A Projector! Not to yell, but anything over a fireplace is a little too high and a little too hot. Better to hit a button on your remote and have your electric screen drop down in front of that fireplace, your projector power up, your receiver to switch to Blu-Ray, and there you go. 3d projection is entirely possible at 720p for under $2000 imminently and at 1080p for about $4000 and up. Wireless? Forgetaboutit. But with a projector, all you need above the fireplace is power to the screen and a 12v trigger at ceiling level.

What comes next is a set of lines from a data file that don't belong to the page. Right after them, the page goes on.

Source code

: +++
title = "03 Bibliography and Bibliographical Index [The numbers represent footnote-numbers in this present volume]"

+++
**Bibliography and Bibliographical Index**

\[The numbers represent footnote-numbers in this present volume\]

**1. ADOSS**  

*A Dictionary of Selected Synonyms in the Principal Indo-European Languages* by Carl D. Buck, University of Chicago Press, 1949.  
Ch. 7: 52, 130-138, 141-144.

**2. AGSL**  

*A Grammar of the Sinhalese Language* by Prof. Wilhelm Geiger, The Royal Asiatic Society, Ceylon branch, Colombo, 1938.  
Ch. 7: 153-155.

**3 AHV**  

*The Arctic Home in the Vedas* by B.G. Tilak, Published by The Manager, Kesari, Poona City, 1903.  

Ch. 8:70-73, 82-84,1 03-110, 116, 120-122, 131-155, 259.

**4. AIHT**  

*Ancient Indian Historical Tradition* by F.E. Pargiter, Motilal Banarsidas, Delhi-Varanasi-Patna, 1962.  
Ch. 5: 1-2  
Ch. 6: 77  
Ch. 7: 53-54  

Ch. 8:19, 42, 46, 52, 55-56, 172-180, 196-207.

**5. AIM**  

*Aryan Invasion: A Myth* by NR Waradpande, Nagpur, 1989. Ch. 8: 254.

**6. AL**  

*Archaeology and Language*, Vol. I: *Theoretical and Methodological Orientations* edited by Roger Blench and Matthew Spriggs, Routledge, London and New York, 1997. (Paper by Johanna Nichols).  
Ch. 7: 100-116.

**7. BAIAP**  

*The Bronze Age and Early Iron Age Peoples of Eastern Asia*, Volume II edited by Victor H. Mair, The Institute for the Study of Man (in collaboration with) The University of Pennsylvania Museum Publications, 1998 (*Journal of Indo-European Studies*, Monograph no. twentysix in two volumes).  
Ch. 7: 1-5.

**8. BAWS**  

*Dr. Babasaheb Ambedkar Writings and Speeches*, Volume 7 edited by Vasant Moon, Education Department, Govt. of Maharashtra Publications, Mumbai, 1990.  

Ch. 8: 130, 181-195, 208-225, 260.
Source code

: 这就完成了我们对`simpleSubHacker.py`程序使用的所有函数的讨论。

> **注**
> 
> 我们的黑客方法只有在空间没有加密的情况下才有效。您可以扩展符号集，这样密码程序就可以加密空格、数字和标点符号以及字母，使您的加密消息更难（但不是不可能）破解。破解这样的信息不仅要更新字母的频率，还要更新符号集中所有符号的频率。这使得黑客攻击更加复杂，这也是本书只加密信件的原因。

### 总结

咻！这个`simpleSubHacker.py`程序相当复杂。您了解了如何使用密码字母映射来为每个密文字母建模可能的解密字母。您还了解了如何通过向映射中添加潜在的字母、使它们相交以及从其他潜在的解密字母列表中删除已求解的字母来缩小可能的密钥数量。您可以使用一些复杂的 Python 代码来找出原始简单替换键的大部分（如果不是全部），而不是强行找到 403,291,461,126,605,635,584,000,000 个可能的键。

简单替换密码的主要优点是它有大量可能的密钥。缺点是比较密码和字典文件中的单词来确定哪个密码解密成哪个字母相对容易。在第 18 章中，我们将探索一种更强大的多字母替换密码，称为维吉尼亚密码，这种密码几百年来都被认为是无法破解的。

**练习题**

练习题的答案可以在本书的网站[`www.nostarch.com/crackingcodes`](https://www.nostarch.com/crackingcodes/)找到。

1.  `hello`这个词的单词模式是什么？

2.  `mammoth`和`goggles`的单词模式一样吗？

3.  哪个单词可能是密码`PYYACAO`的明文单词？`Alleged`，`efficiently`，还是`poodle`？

I never recommend anyone put their TV above a fireplace.You have to look up too high for comfort. And, usually you want to look at either a fireplace or a TV and rarely both at once. So, a projection screen that drops down and then gets out of the way is really the best of both worlds for a fireplace location.

I'd recommend the Optoma HD 66, the soon-to-be-released 3D-XL converter box, 2 pair of DLP Link glasses, and an electric or pull-down High Power screen for starters. Maybe a tab tensioned silver screen available from DaLite if you might ever want to go to dual 1080p projectors with passive polarized glasses in the future.

Then later to upgrade to 1080p 3D, you would get two 1080p projectors for about $2000 more total, add a second 3D-xl for another $400, add a polarizing filter in front of each projector for about another $400 and there you go. The glasses you just take home with you from the movies or buy them for $3 each. You can sell that HD66 and the DLP Link glasses then for about, say $500. Upgrade cost from 720p 3D to 1080p 3D would be about $2200 now, maybe less later.

I personally like coming in as cheaply as practical, and upgrading later sensibly if the thing looks all worth it. 3D has some uncertainties re content becoming available, so a huge investment in it now takes a lot of faith. On the other hand, if I were buying a new TV or system, I would strongly consider 3D over all other factors, because it makes such a huge difference when you do have 3D content.


----------